Mittwoch Nachmittag nach Ostern. Düsseldorf Flughafen: sitze im Flugzeug. Warte gemeinsam mit dem Piloten, der Crew und den restlichen 149 Passagieren auf Starterlaubnis und bin traurig. Nach einer Woche Hotel Mama geht’s wieder heim nach Wien. Nun sitze ich hier und bin traurig.
Denn ich sitze auf der verdammten falschen Seite des Flugzeugs!
Mittwoch Nachmittag vor Ostern, Flug von Wien nach Düsseldorf. Sitze in Reihe 10 auf Sitz F, also auf der rechten Seite des Flugzeugs am Fenster. Noch nie in Düsseldorf gewesen (bisher immer Köln/Bonn angesteuert) war ich schon ganz gespannt die Stadt von oben zu bewundern. „Die schönste Rheinufer-Promenade Deutschlands“ soll es dort geben, in Düsseldorf, so zumindest teilte es mir das Internet mit. Ich erwartet mir auch den Fernsehturm zu sehen. Wie die Uferpromenade befindet sich nämlich auch der direkt am Rhein. Der zehnthöchste Deutschlands, der sollte doch nicht zu übersehen sein?!
Gebannt und gespannt sitze ich nun auf 10F und starre durch die kleine Fensterluke hinaus.
Hmmm. Außer Wolken nix zu sehen. Hoch Konzentriert starre ich weiter. Und finally, traraaaaa: unser Airbus A 319 quetscht sich durch die Wolken und schenkt mir somit freien Blick – allerdings nicht auf die schönste Rheinufer-Promenade sondern auf den traurigsten Wald Deutschlands… Kunstvoll, offensichtlich von Hand gepflanzte, noch immer blätterlose Bäume (is ja März) ranken sich makellos und kerzengerade im Rautenmuster in Reih und Glied. Wären sie beleuchtet gewesen hätten sie den Eindruck erweckt wir befänden uns im Landeanflug auf eine auf dem Reißbrett geplante amerikanische Großstadt…
Und dann? Ja dann landen wir! Enttäuscht knalle ich die Flugzeugfensterblende nach unten. Versteh sowieso nicht wieso die immer offen sein muss bei Start und Landung?!?

Aufgabe 1 | Schreiben Sie aus dem Textauszug über den Flug nach Düsseldorf die Stelle von "Hmmm. Außer Wolken" bis einschließlich "Start und Landung?!?" wortgetreu ab.
Der Textauszug und die Datensätze haben unterschiedliche Quellen.

(Gespeicherte Dateneinträge)
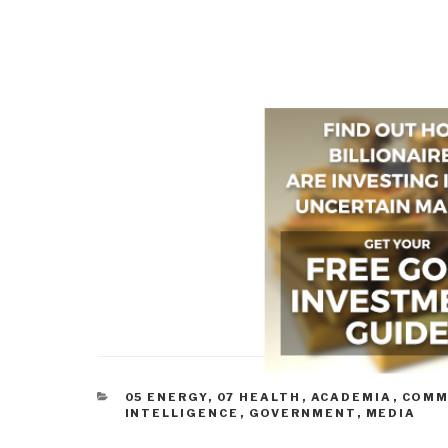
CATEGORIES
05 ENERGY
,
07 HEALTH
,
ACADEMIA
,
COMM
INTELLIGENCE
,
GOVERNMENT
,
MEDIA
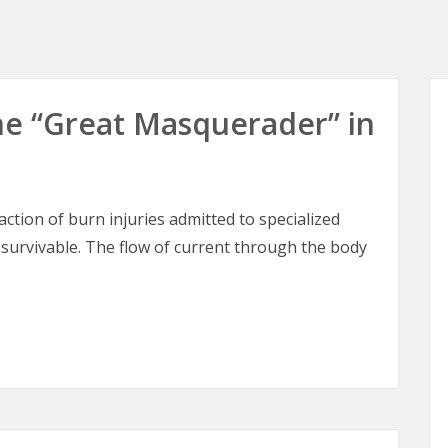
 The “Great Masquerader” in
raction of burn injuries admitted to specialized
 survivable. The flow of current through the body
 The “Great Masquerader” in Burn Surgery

Aufgabe 2 | Entnehmen Sie sämtlichen Datensätzen die Zeilen und geben Sie sie unverändert wieder. Lassen Sie die Bilder dabei weg.

Lösung 1 |
Hmmm. Außer Wolken nix zu sehen. Hoch Konzentriert starre ich weiter. Und finally, traraaaaa: unser Airbus A 319 quetscht sich durch die Wolken und schenkt mir somit freien Blick – allerdings nicht auf die schönste Rheinufer-Promenade sondern auf den traurigsten Wald Deutschlands… Kunstvoll, offensichtlich von Hand gepflanzte, noch immer blätterlose Bäume (is ja März) ranken sich makellos und kerzengerade im Rautenmuster in Reih und Glied. Wären sie beleuchtet gewesen hätten sie den Eindruck erweckt wir befänden uns im Landeanflug auf eine auf dem Reißbrett geplante amerikanische Großstadt…
Und dann? Ja dann landen wir! Enttäuscht knalle ich die Flugzeugfensterblende nach unten. Versteh sowieso nicht wieso die immer offen sein muss bei Start und Landung?!?

Lösung 2 |
CATEGORIES
05 ENERGY
,
07 HEALTH
,
ACADEMIA
,
COMM
INTELLIGENCE
,
GOVERNMENT
,
MEDIA
 The “Great Masquerader” in
raction of burn injuries admitted to specialized
 survivable. The flow of current through the body
 The “Great Masquerader” in Burn Surgery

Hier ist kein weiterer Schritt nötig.